History

Great Britain
- Name: Gloucester
- Ordered: 27 March 1693
- Builder: Thomas Clements, Bristol
- Launched: 5 February 1695
- Commissioned: 1695
- Decommissioned: 24 April 1708
- Fate: Broken up, October 1731

General characteristics (as built)
- Class & type: 60-gun fourth rate ship of the line
- Tons burthen: 896 9⁄94 bm
- Length: 145 ft 2 in (44.2 m) (Gundeck)
- Beam: 37 ft 5 in (11.4 m)
- Depth of hold: 15 ft 8 in (4.8 m)
- Sail plan: Full-rigged ship
- Complement: 240–365
- Armament: 60 guns:; Gundeck: 22 × 24-pdr cannon; Upper gundeck: 24 × 9-pdr demi-culverins; Quarterdeck: 10 × 6-pdr cannon; Poop deck: 4 × 3-pdr cannon;

= HMS Gloucester (1695) =

Ship of the line of the Royal Navy

HMS Gloucester was a 60-gun fourth rate ship of the line built for the Royal Navy during the 1690s. She spent most of her career in the West Indies and participated in the 1701–15 War of the Spanish Succession. The ship was hulked in 1708 and broken up in 1731.

==Description==
Gloucester had a length at the gundeck of 145 ft 2 in and 120 ft 4 in at the keel. She had a beam of 37 ft 5 in and a depth of hold of 15 ft 8 in. The ship's tonnage was 896 9/94 tons burthen. The ship was initially armed with twenty-two 24-pounder cannon on her main gundeck, twenty-two 9-pounder demi-culverins on her upper gundeck, ten 6-pounder cannon on the quarterdeck and four 3-pounder guns on the poop deck. This was revised in 1703 to twenty-four 18-pounder culverins, twenty-six 9-pounder demi-culverins and fourteen 6-pounders. The ship had a crew of 240–365 officers and ratings.
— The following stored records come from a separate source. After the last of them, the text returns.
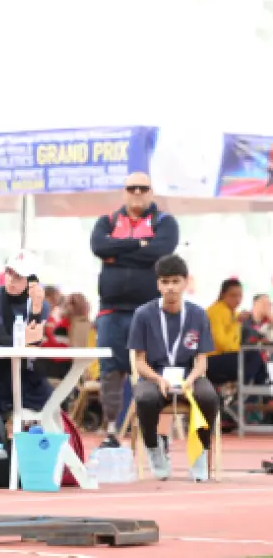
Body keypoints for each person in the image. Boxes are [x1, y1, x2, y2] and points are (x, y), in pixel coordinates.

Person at [90, 172, 179, 448]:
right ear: (124, 192)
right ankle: (112, 432)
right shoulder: (107, 221)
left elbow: (160, 253)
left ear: (151, 192)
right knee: (110, 372)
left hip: (151, 311)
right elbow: (98, 246)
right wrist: (139, 245)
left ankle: (157, 436)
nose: (137, 193)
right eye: (132, 188)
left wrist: (116, 253)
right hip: (111, 311)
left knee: (155, 370)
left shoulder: (165, 222)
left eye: (143, 188)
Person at [128, 254, 220, 481]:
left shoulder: (198, 314)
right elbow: (139, 361)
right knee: (145, 399)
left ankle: (200, 452)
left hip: (190, 376)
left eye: (175, 281)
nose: (170, 287)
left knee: (209, 397)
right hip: (154, 376)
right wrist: (158, 379)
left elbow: (202, 361)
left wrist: (191, 379)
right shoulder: (143, 314)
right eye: (165, 282)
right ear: (158, 284)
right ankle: (154, 448)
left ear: (185, 282)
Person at [0, 250, 50, 414]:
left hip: (25, 371)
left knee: (49, 401)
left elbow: (34, 346)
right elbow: (0, 339)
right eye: (9, 272)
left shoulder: (41, 305)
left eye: (18, 276)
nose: (11, 280)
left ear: (31, 280)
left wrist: (36, 309)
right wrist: (26, 340)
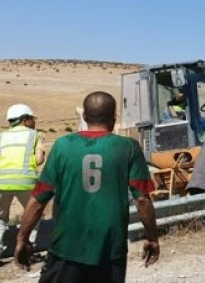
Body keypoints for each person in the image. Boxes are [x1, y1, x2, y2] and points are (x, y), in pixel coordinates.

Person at [13, 92, 160, 282]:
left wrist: (22, 239)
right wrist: (152, 238)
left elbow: (39, 199)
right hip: (110, 249)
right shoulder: (129, 147)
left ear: (84, 116)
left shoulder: (62, 146)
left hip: (66, 247)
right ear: (114, 117)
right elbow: (142, 199)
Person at [0, 104, 45, 270]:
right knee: (33, 215)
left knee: (0, 218)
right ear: (25, 120)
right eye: (32, 119)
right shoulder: (35, 135)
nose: (34, 122)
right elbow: (39, 160)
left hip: (1, 183)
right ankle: (28, 251)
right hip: (26, 181)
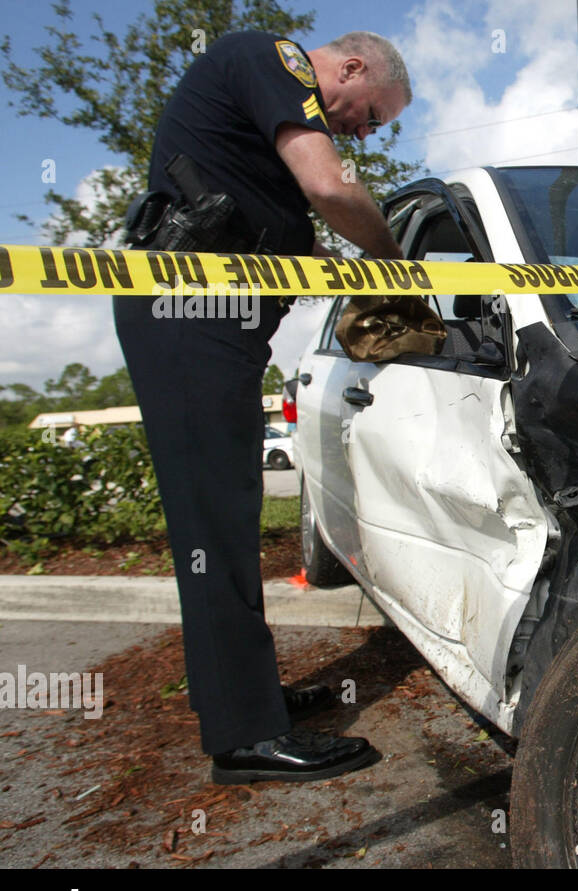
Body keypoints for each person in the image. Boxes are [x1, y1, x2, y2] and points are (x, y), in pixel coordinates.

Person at [112, 30, 409, 783]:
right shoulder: (270, 59)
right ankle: (244, 738)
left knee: (231, 517)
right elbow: (332, 189)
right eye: (371, 112)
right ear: (347, 68)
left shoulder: (263, 132)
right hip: (186, 316)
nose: (364, 130)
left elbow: (297, 234)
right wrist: (395, 263)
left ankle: (246, 699)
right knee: (212, 519)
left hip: (219, 327)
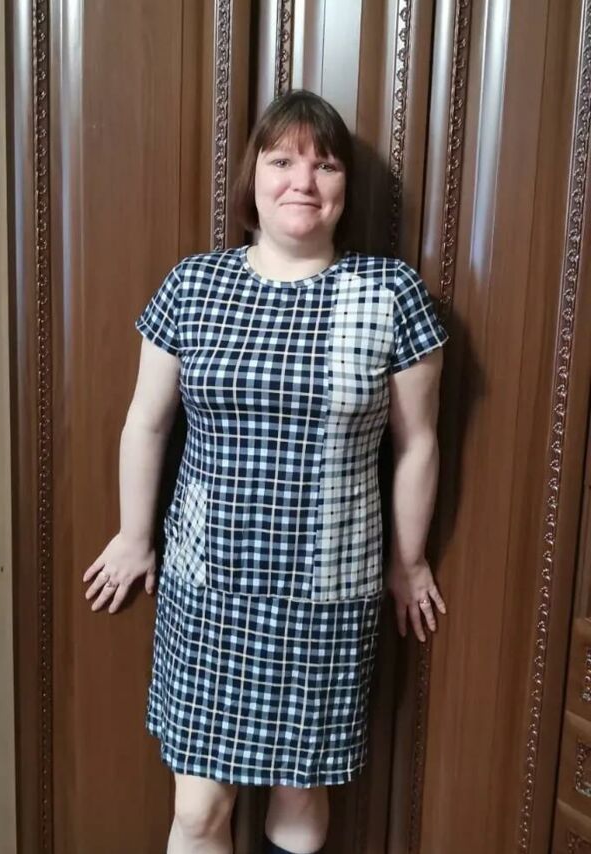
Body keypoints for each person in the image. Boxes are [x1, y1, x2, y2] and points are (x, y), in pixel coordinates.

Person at [83, 89, 449, 854]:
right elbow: (147, 422)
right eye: (282, 161)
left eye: (325, 165)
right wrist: (133, 534)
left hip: (327, 591)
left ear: (345, 186)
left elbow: (418, 443)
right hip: (208, 587)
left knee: (298, 795)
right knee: (197, 810)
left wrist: (408, 561)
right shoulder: (193, 285)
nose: (302, 181)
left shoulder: (390, 294)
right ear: (254, 176)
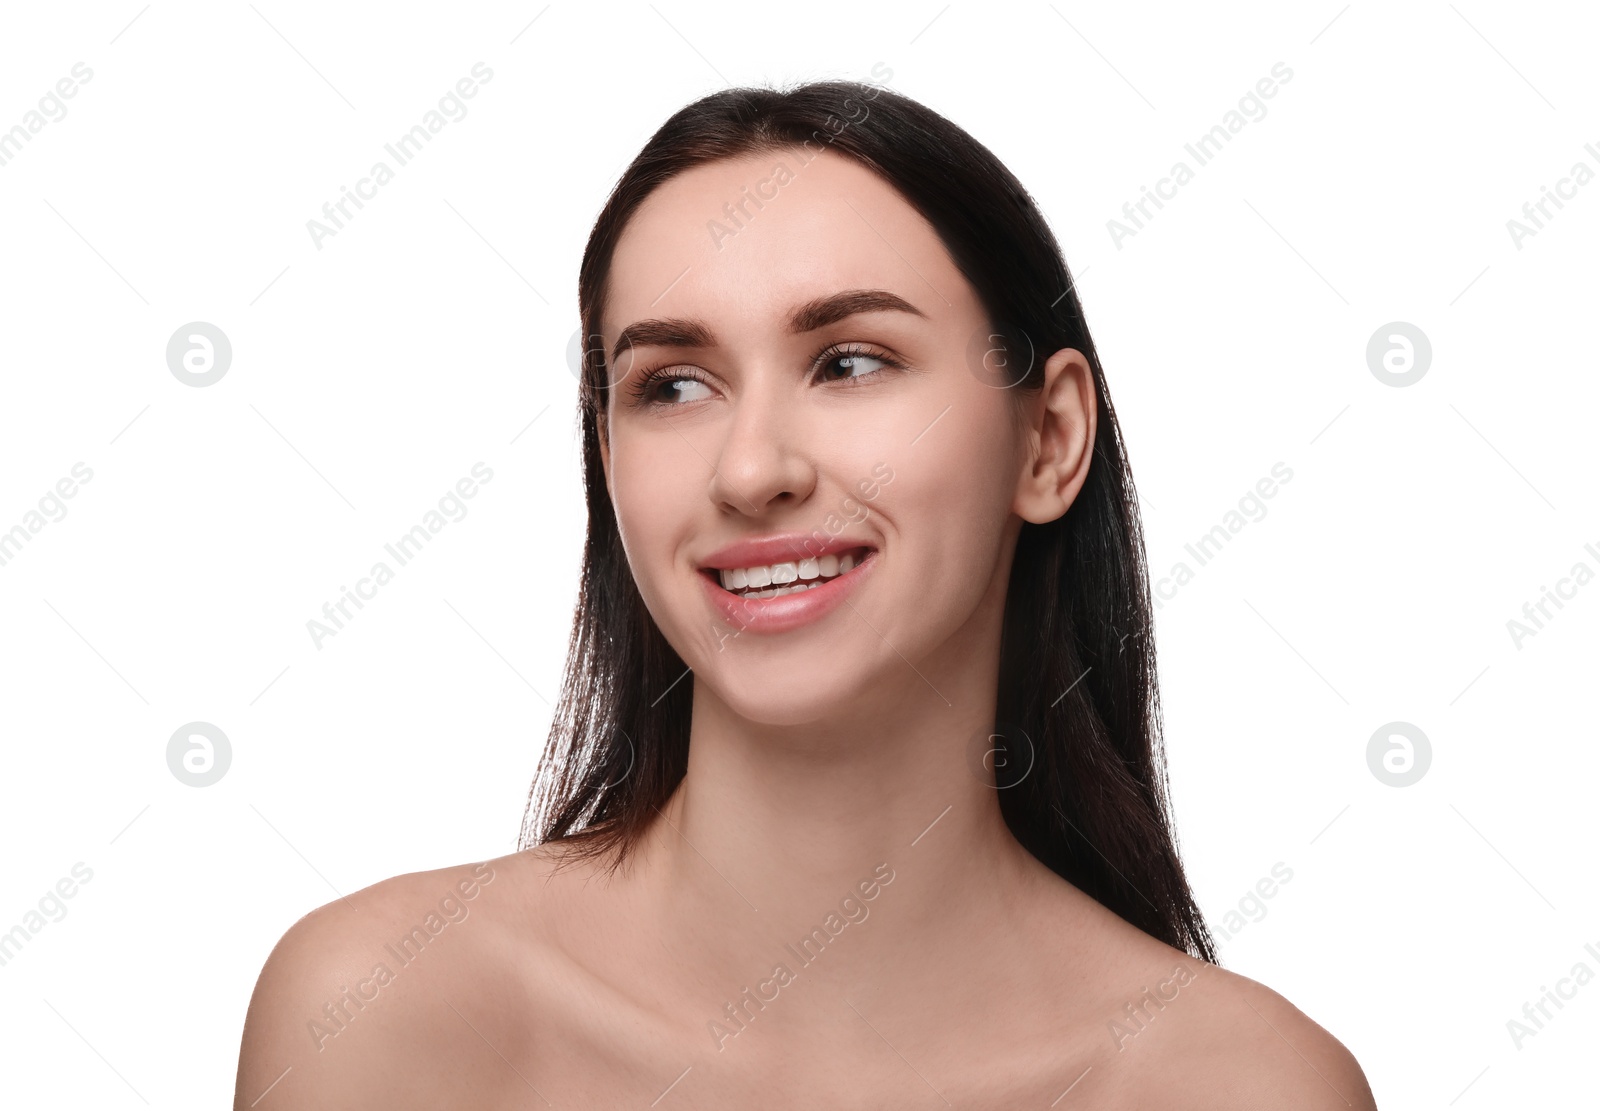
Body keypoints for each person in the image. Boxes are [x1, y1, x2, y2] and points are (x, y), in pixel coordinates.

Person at [234, 79, 1377, 1108]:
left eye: (849, 362)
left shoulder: (1242, 1087)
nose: (750, 469)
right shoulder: (380, 1017)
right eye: (671, 385)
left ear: (1049, 438)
==Construction and career==
Gloucester, named after the eponymous port, was the second ship of her name to serve in the Royal Navy. She was ordered on 27 March 1693 as a part of the 1691 Naval Programme from Thomas Clements of Bristol. The ship, however, was not launched until 5 May 1695. Commissioned that same year, she cost £8,659 to build; Clements was paid a further £47 for excess work done, but £241 was deducted for work not performed.

Gloucester served as the flagship for Rear-Admiral John Benbow in 1698 as he cruised the West Indies and remained there until 1703. The ship returned to home waters in 1704 before sailing to Brazil in 1706. She was hulked on 24 April 1708, and was broken up in October 1731.